I have gone the route of teachers and I honor and respect their ceremony. It isn't that I do not believe in the old ways. What I believe in is listening to Spirit and I believe in helping others listens to their own inner guide. As some people find their most rewarding Spiritual food a traditional Christian church, some people find God in other ways. One friend sat in my private garden and said to her it was such a Spiritual experience that it was a cleansing ceremony. "This is a lodge!" She said. So I believe in praying and listening to Spirit and letting Spirit tell me what ceremony to use. Maybe it will be the same as the indigenous people because Spirit is Spirit - all the same Power and maybe it will be different. A Cherokee man by the name of Chief Two Trees said being Native American is believing that God is in everything and being in tune with nature.
There are many "elders" and traditionalist that would disagree with that. They expect their students and followers to follow their rules. But that's like saying that there is only one set of rules for worshiping God and anyone that does not believe THAT set of rules will go to hell.

Elder Jeni Pearlsong told me if any elder pressured me to take peyote to speak firmly and say that is not my truth. Every elder that poured water in a sweat lodge I was in did it differently. That does not mean that anyone was wrong. But a lodge where people died and others were sent to the hospital - that was beyond personal differences. Mistakes were made.
But I wasn't there and it is not my place to lay judgment on what happened. I am sorry for all involved.
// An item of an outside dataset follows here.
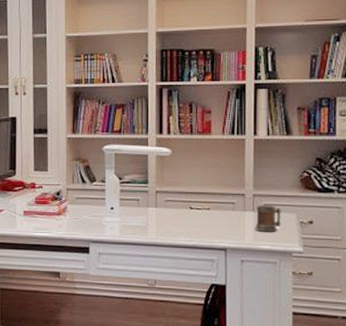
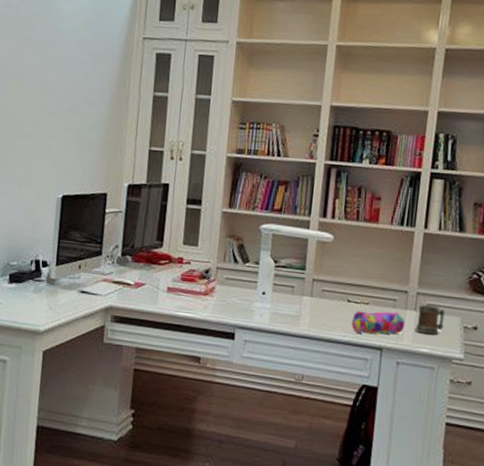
pencil case: none [196,214,245,237] -> present [351,311,405,335]

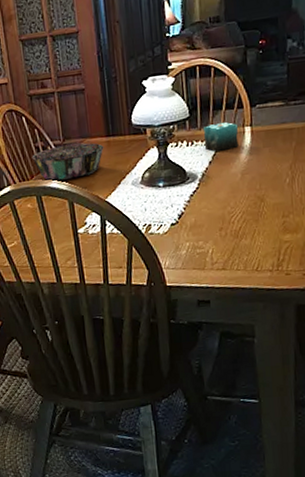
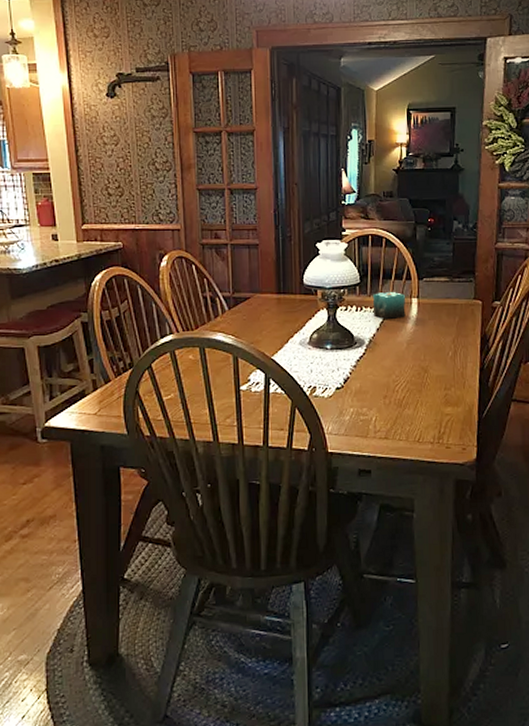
decorative bowl: present [32,142,104,181] -> none [198,297,274,334]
I spend time daily within my own ceremonies. Many times the wild life in my area talk to me. I listen to their calls and sometimes my personal Spirit guides take me into ceremony. I have not been led to a sweat ceremony for many years now. I believe it is because I spend so much time in ceremony in my own way. I do highly encourage anyone that considers going into a sweat ceremony to ask many questions. It is a good idea to learn with an elder or two first, one that HAS been taught by Native American tribe elders that really, REALLY knows what a sweat lodge is about. It isn't about seeing how much heat you can take - if that is what you want go to the gym to the sauna. No one should ever go into any kind of ceremony without knowing what it is about. If they can't tell you, maybe they don't know. And the participant should know what is in integrity. You go in to have a personal connection with the earth and Spirit but it is really important to have that before hand to know when it is safe and when it is not, when the water pourer knows what they are doing. Beware of water pourers looking for followers and supporters. Their motives may be less than altruistic.

And here is another caution. Just because you have sweated with someone before does not mean that today, if it is a sweat lodge day, that person IS in integrity. Ask questions or check out your inner feelings and pay attention to those inner red flags. I am not going to call a name but here is why I say this. There was an elder who poured water in our earth lodge. He was in integrity and did a powerful lodge. A few years later I heard that the local Native leaders had to put him into the VA hospital or else have him prosecuted for molesting young girls in his lodges and giving greenhorn wannabes peyote. His own personal ego issues had interfered with the integrity he had when he lead our lodge. He has not been heard of around here since.

Find your own cermonies you do in your own private home. Don't let anyone make them wrong. Believe in yourself but it is okay to learn from others. One man can say oh no, do it this way - my way. The next will tell you something different. You have your own understanding of say a dream and what it means to you. You feel good about it. Then that elder or man that wants you to follow them comes along and says No, this is what it means. If you learn to Trust your own inner guide you probably won't even discuss it with a teacher or guru.

And that is what is on my mind today.